START RECORDS FOR PROCESSING

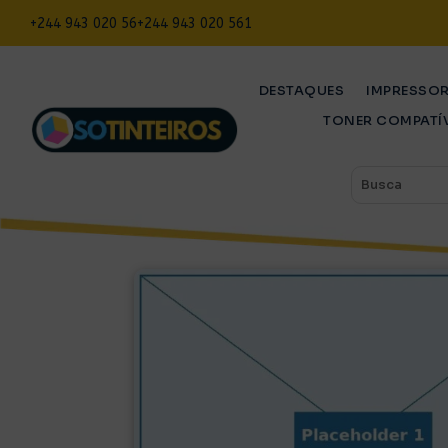
+244 943 020 56
+244 943 020 561
DESTAQUES
IMPRESSO
TONER COMPATÍ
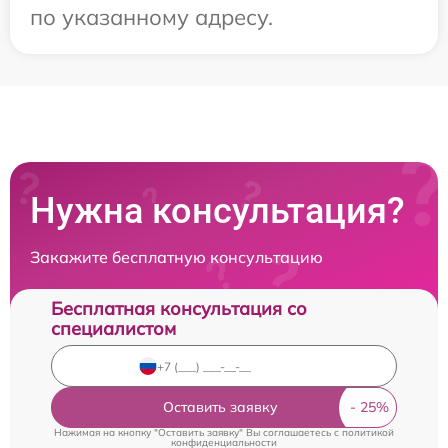
по указанному адресу.
Нужна консультация?
Закажите бесплатную консультацию
Бесплатная консультация со
специалистом
Оставить заявку
Нажимая на кнопку "Оставить заявку" Вы соглашаетесь c
политикой
конфиденциальности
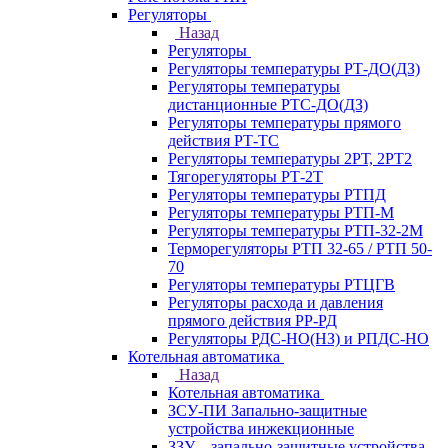
Регуляторы
Назад
Регуляторы
Регуляторы температуры РТ-ДО(ДЗ)
Регуляторы температуры
дистанционные РТС-ДО(ДЗ)
Регуляторы температуры прямого
действия РТ-ТС
Регуляторы температуры 2РТ, 2РT2
Тягорегуляторы РТ-2Т
Регуляторы температуры РТПД
Регуляторы температуры РТП-M
Регуляторы температуры РТП-32-2М
Терморегуляторы РТП 32-65 / РТП 50-
70
Регуляторы температуры РТЦГВ
Регуляторы расхода и давления
прямого действия РР-РД
Регуляторы РДС-НО(НЗ) и РПДС-НО
Котельная автоматика
Назад
Котельная автоматика
ЗСУ-ПИ Запально-защитные
устройства инжекционные
ЗЗУ – запально-защитные устройства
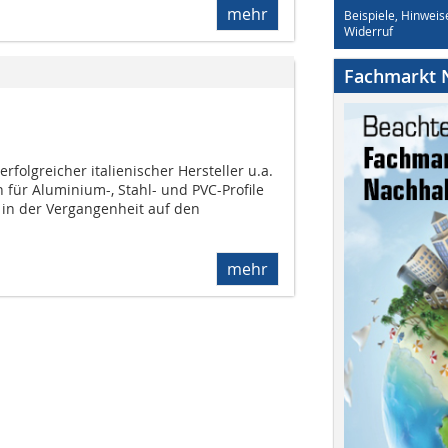
mehr
Beispiele, Hinweis
Widerruf
Fachmarkt N
erfolgreicher italienischer Hersteller u.a.
 für Aluminium-, Stahl- und PVC-Profile
s in der Vergangenheit auf den
mehr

END RECORDS FOR PROCESSING

● **EXERCISE GOAL**: Rewrite the text of all the items above, replacing "Котельная автоматика" with "Автоматика для котельных" and leaving everything else unchanged. Omit the pictures from your answer.

● **RESPONSE FOR THIS EXERCISE**:
+244 943 020 56
+244 943 020 561
DESTAQUES
IMPRESSO
TONER COMPATÍ
по указанному адресу.
Нужна консультация?
Закажите бесплатную консультацию
Бесплатная консультация со
специалистом
Оставить заявку
Нажимая на кнопку "Оставить заявку" Вы соглашаетесь c
политикой
конфиденциальности
Регуляторы
Назад
Регуляторы
Регуляторы температуры РТ-ДО(ДЗ)
Регуляторы температуры
дистанционные РТС-ДО(ДЗ)
Регуляторы температуры прямого
действия РТ-ТС
Регуляторы температуры 2РТ, 2РT2
Тягорегуляторы РТ-2Т
Регуляторы температуры РТПД
Регуляторы температуры РТП-M
Регуляторы температуры РТП-32-2М
Терморегуляторы РТП 32-65 / РТП 50-
70
Регуляторы температуры РТЦГВ
Регуляторы расхода и давления
прямого действия РР-РД
Регуляторы РДС-НО(НЗ) и РПДС-НО
Автоматика для котельных
Назад
Автоматика для котельных
ЗСУ-ПИ Запально-защитные
устройства инжекционные
ЗЗУ – запально-защитные устройства
mehr
Beispiele, Hinweis
Widerruf
Fachmarkt N
erfolgreicher italienischer Hersteller u.a.
 für Aluminium-, Stahl- und PVC-Profile
s in der Vergangenheit auf den
mehr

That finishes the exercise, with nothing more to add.